What is required: Could you copy every line of the material below word for word, leaving the pictures out?

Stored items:

● ● ● ● ● ● ●

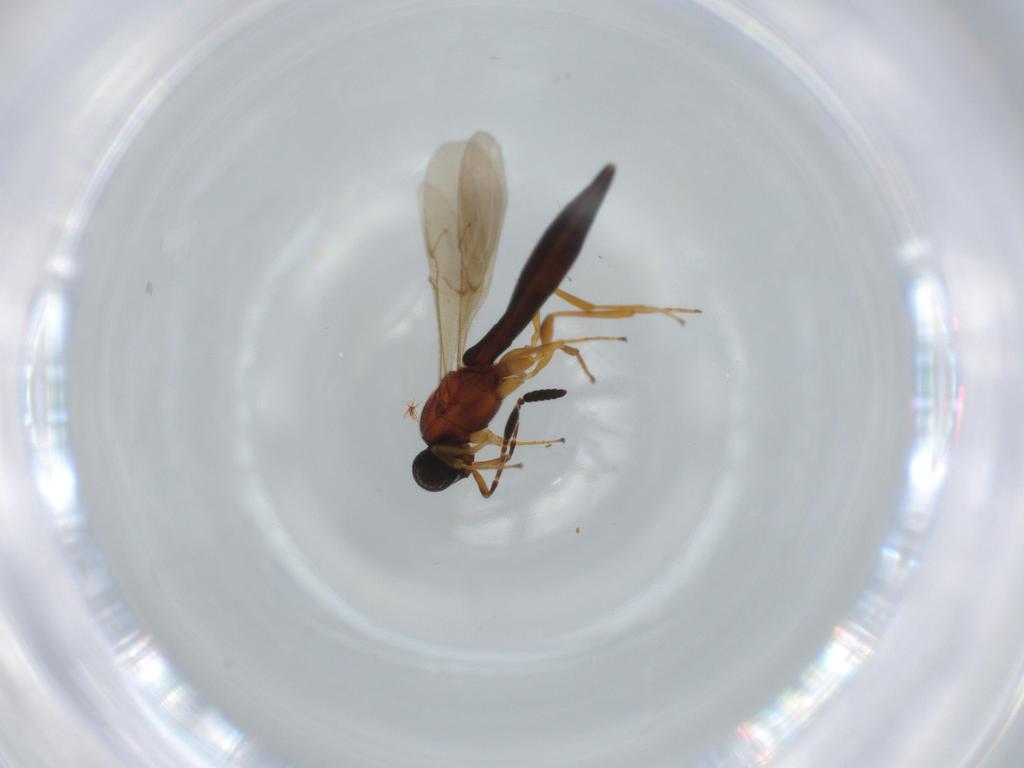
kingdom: Animalia
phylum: Arthropoda
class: Insecta
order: Hymenoptera
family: Scelionidae
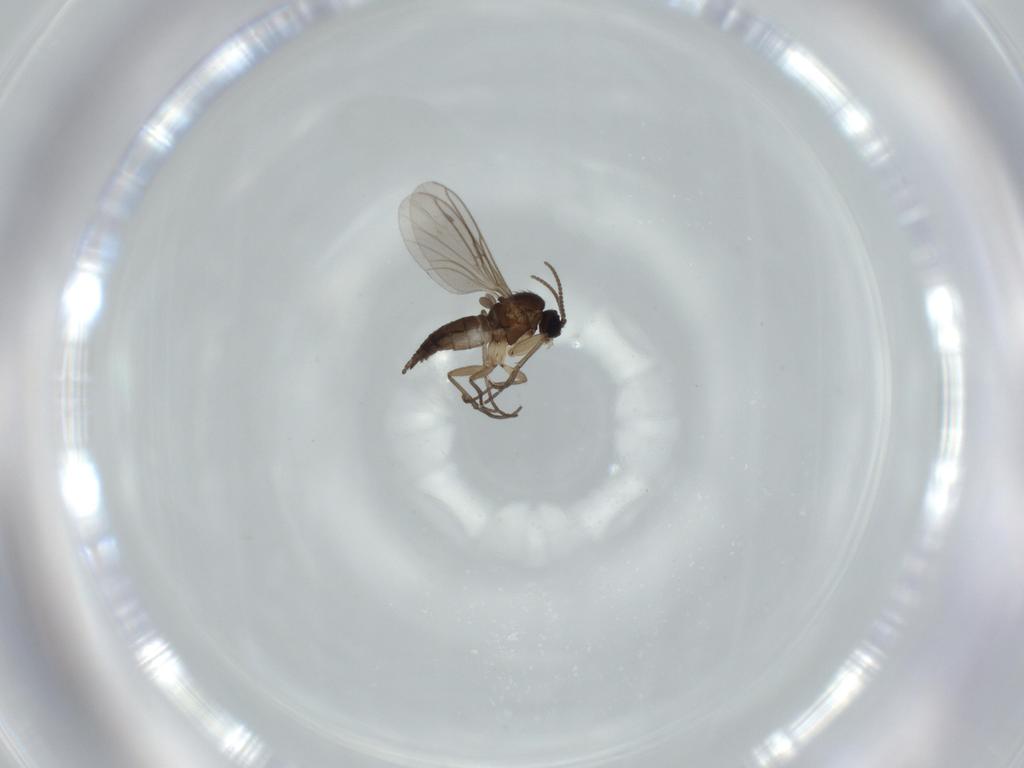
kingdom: Animalia
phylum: Arthropoda
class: Insecta
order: Diptera
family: Sciaridae
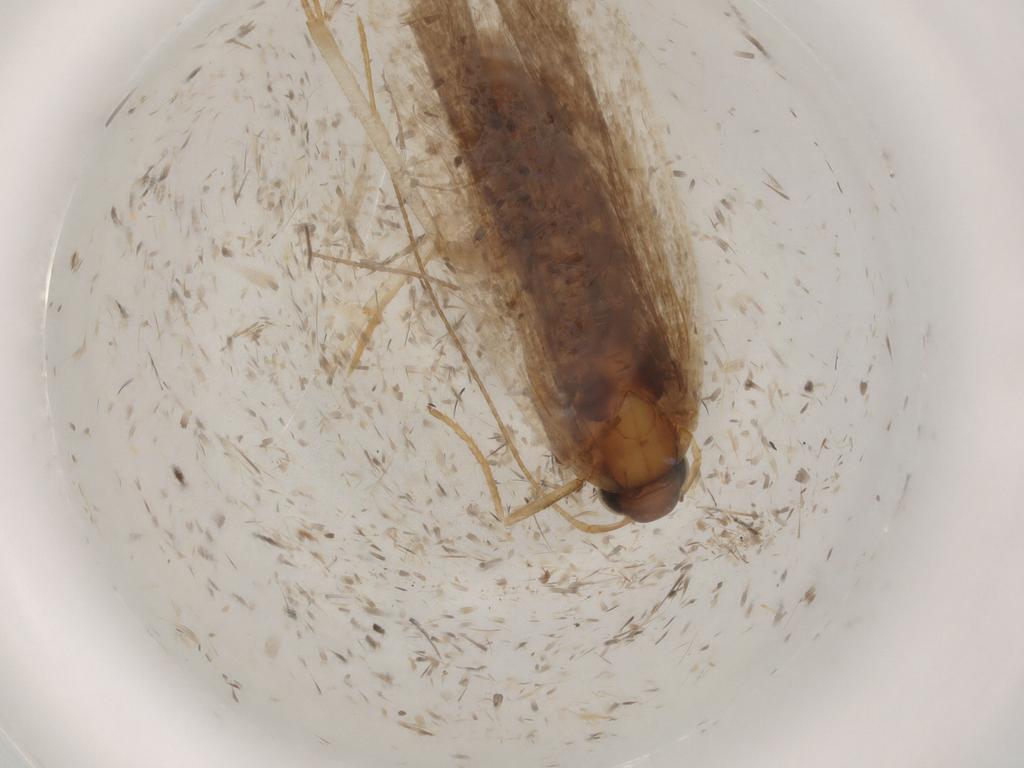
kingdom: Animalia
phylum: Arthropoda
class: Insecta
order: Lepidoptera
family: Gelechiidae
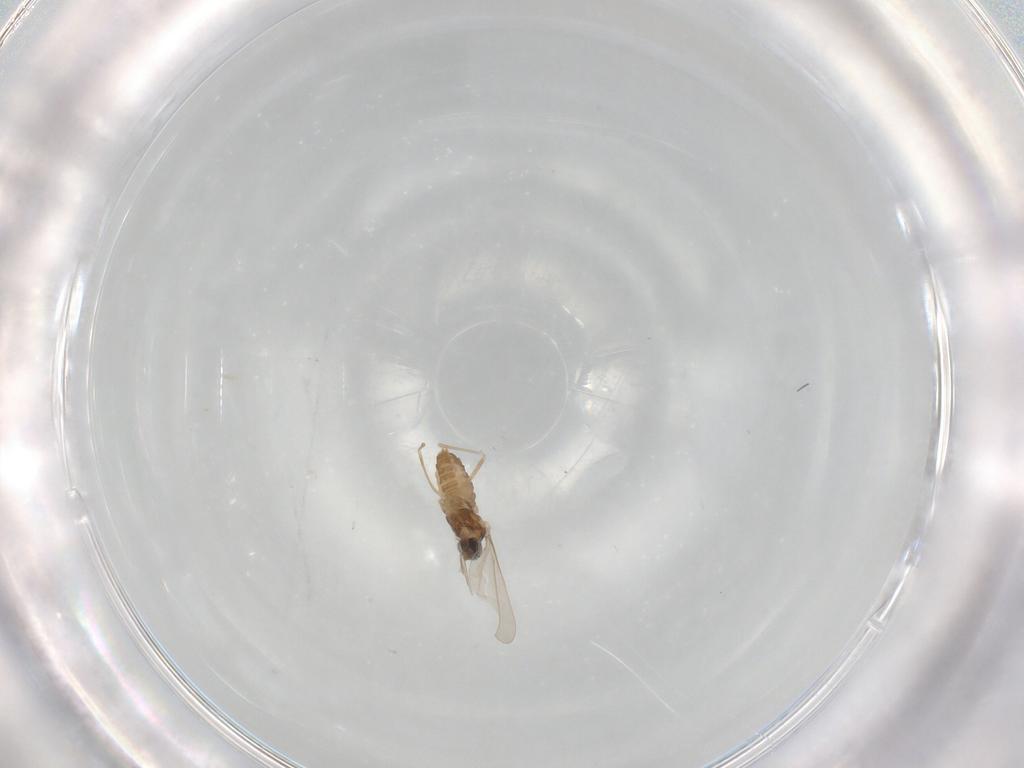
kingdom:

● ● ● ● ● ● ●

Complete output:
kingdom: Animalia
phylum: Arthropoda
class: Insecta
order: Hymenoptera
family: Scelionidae
kingdom: Animalia
phylum: Arthropoda
class: Insecta
order: Diptera
family: Sciaridae
kingdom: Animalia
phylum: Arthropoda
class: Insecta
order: Lepidoptera
family: Gelechiidae
kingdom:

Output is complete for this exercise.